* [WORK TO COMPLETE] Your answer must consist only of the lines from the start of the entries through the line that holds "22. Guo H, Topham", copied exactly, with no pictures.

* [TASK MATERIAL]
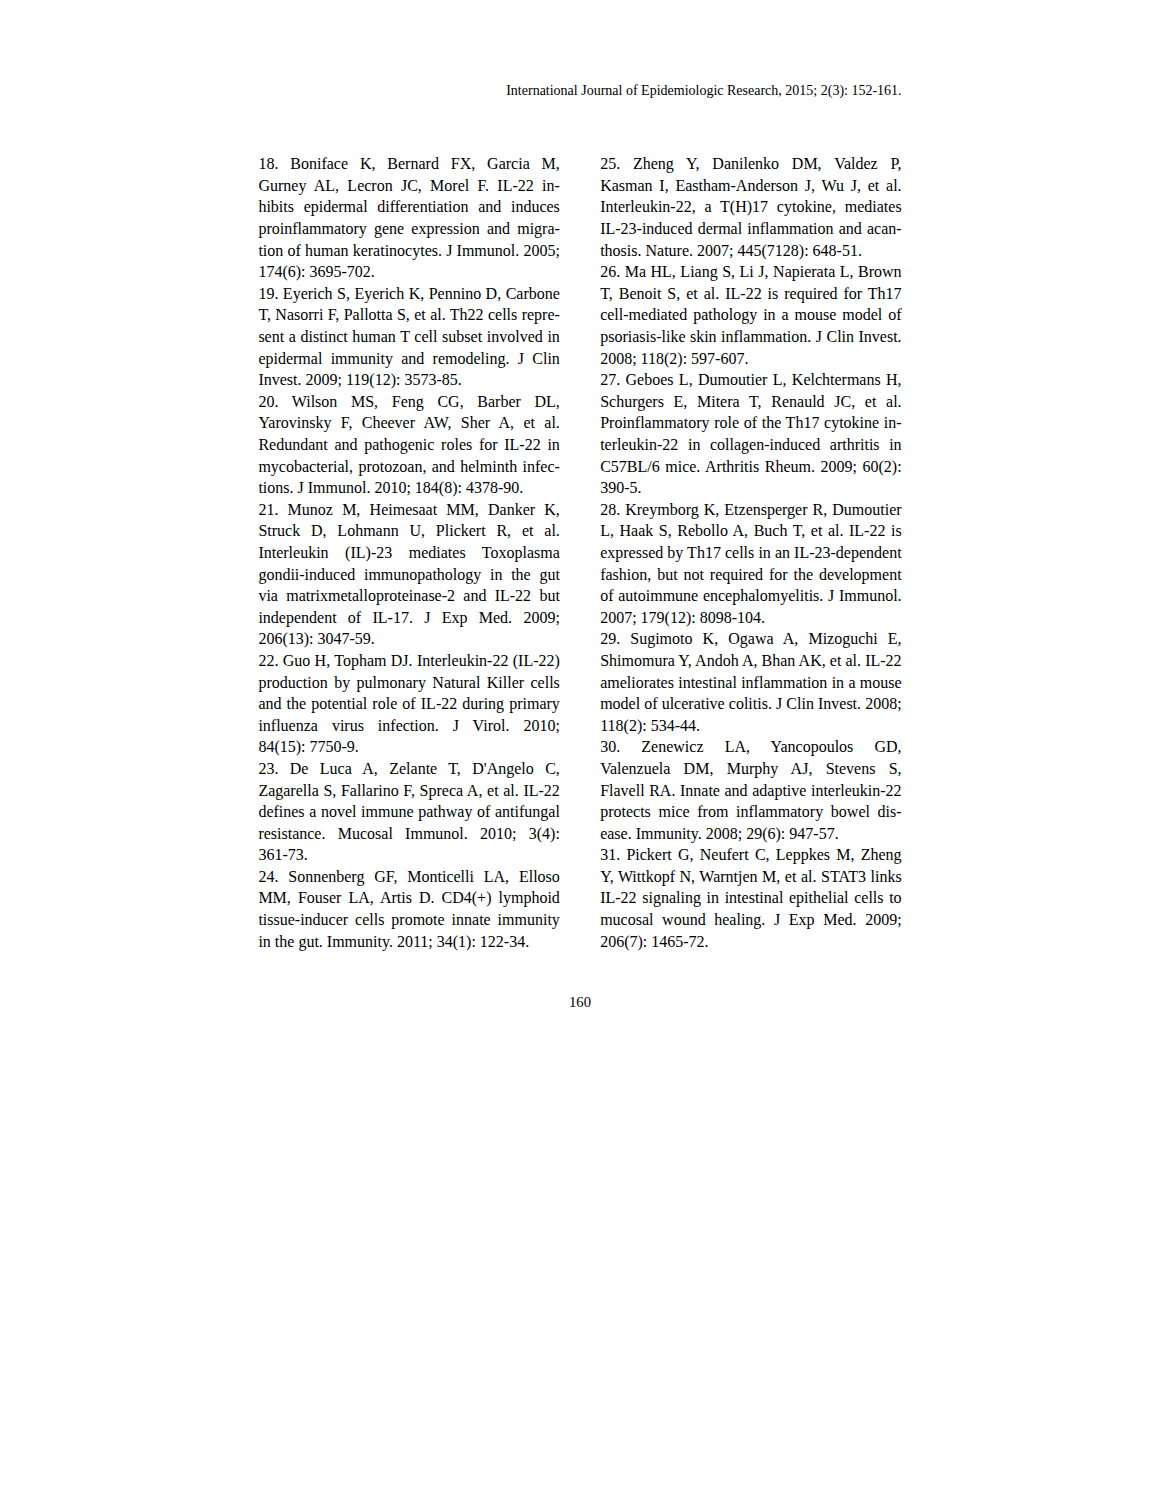International Journal of Epidemiologic Research, 2015; 2(3): 152-161.
18. Boniface K, Bernard FX, Garcia M, Gurney AL, Lecron JC, Morel F. IL-22 inhibits epidermal differentiation and induces proinflammatory gene expression and migration of human keratinocytes. J Immunol. 2005; 174(6): 3695-702.
19. Eyerich S, Eyerich K, Pennino D, Carbone T, Nasorri F, Pallotta S, et al. Th22 cells represent a distinct human T cell subset involved in epidermal immunity and remodeling. J Clin Invest. 2009; 119(12): 3573-85.
20. Wilson MS, Feng CG, Barber DL, Yarovinsky F, Cheever AW, Sher A, et al. Redundant and pathogenic roles for IL-22 in mycobacterial, protozoan, and helminth infections. J Immunol. 2010; 184(8): 4378-90.
21. Munoz M, Heimesaat MM, Danker K, Struck D, Lohmann U, Plickert R, et al. Interleukin (IL)-23 mediates Toxoplasma gondii-induced immunopathology in the gut via matrixmetalloproteinase-2 and IL-22 but independent of IL-17. J Exp Med. 2009; 206(13): 3047-59.
22. Guo H, Topham DJ. Interleukin-22 (IL-22) production by pulmonary Natural Killer cells and the potential role of IL-22 during primary influenza virus infection. J Virol. 2010; 84(15): 7750-9.
23. De Luca A, Zelante T, D'Angelo C, Zagarella S, Fallarino F, Spreca A, et al. IL-22 defines a novel immune pathway of antifungal resistance. Mucosal Immunol. 2010; 3(4): 361-73.
24. Sonnenberg GF, Monticelli LA, Elloso MM, Fouser LA, Artis D. CD4(+) lymphoid tissue-inducer cells promote innate immunity in the gut. Immunity. 2011; 34(1): 122-34.
25. Zheng Y, Danilenko DM, Valdez P, Kasman I, Eastham-Anderson J, Wu J, et al. Interleukin-22, a T(H)17 cytokine, mediates IL-23-induced dermal inflammation and acanthosis. Nature. 2007; 445(7128): 648-51.
26. Ma HL, Liang S, Li J, Napierata L, Brown T, Benoit S, et al. IL-22 is required for Th17 cell-mediated pathology in a mouse model of psoriasis-like skin inflammation. J Clin Invest. 2008; 118(2): 597-607.
27. Geboes L, Dumoutier L, Kelchtermans H, Schurgers E, Mitera T, Renauld JC, et al. Proinflammatory role of the Th17 cytokine interleukin-22 in collagen-induced arthritis in C57BL/6 mice. Arthritis Rheum. 2009; 60(2): 390-5.
28. Kreymborg K, Etzensperger R, Dumoutier L, Haak S, Rebollo A, Buch T, et al. IL-22 is expressed by Th17 cells in an IL-23-dependent fashion, but not required for the development of autoimmune encephalomyelitis. J Immunol. 2007; 179(12): 8098-104.
29. Sugimoto K, Ogawa A, Mizoguchi E, Shimomura Y, Andoh A, Bhan AK, et al. IL-22 ameliorates intestinal inflammation in a mouse model of ulcerative colitis. J Clin Invest. 2008; 118(2): 534-44.
30. Zenewicz LA, Yancopoulos GD, Valenzuela DM, Murphy AJ, Stevens S, Flavell RA. Innate and adaptive interleukin-22 protects mice from inflammatory bowel disease. Immunity. 2008; 29(6): 947-57.
31. Pickert G, Neufert C, Leppkes M, Zheng Y, Wittkopf N, Warntjen M, et al. STAT3 links IL-22 signaling in intestinal epithelial cells to mucosal wound healing. J Exp Med. 2009; 206(7): 1465-72.
160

* [EXERCISE RESULT]
International Journal of Epidemiologic Research, 2015; 2(3): 152-161.
18. Boniface K, Bernard FX, Garcia M, Gurney AL, Lecron JC, Morel F. IL-22 inhibits epidermal differentiation and induces proinflammatory gene expression and migration of human keratinocytes. J Immunol. 2005; 174(6): 3695-702.
19. Eyerich S, Eyerich K, Pennino D, Carbone T, Nasorri F, Pallotta S, et al. Th22 cells represent a distinct human T cell subset involved in epidermal immunity and remodeling. J Clin Invest. 2009; 119(12): 3573-85.
20. Wilson MS, Feng CG, Barber DL, Yarovinsky F, Cheever AW, Sher A, et al. Redundant and pathogenic roles for IL-22 in mycobacterial, protozoan, and helminth infections. J Immunol. 2010; 184(8): 4378-90.
21. Munoz M, Heimesaat MM, Danker K, Struck D, Lohmann U, Plickert R, et al. Interleukin (IL)-23 mediates Toxoplasma gondii-induced immunopathology in the gut via matrixmetalloproteinase-2 and IL-22 but independent of IL-17. J Exp Med. 2009; 206(13): 3047-59.
22. Guo H, Topham DJ. Interleukin-22 (IL-22) production by pulmonary Natural Killer cells and the potential role of IL-22 during primary influenza virus infection. J Virol. 2010; 84(15): 7750-9.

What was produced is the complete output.